ACTIVITY
Exactly as written, output each of the lines below, with no images.

SUPPLIED DATA
================================

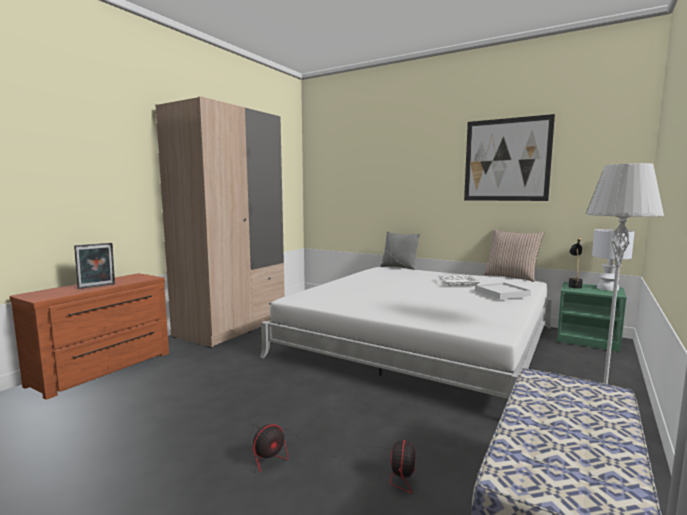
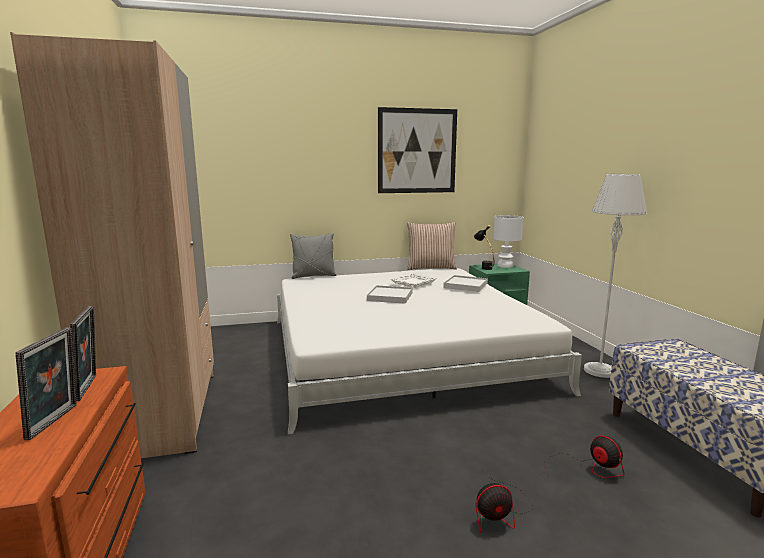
camera: 45 degrees left, 5 degrees up
fan [252,424,300,473] -> fan turned 75 degrees clockwise [475,471,533,533]
none -> picture frame [70,306,96,401]
none -> white tray [367,285,412,304]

================================

ANSWER FOR THE TASK
camera: 45 degrees left, 5 degrees up
fan [252,424,300,473] -> fan turned 75 degrees clockwise [475,471,533,533]
none -> picture frame [70,306,96,401]
none -> white tray [367,285,412,304]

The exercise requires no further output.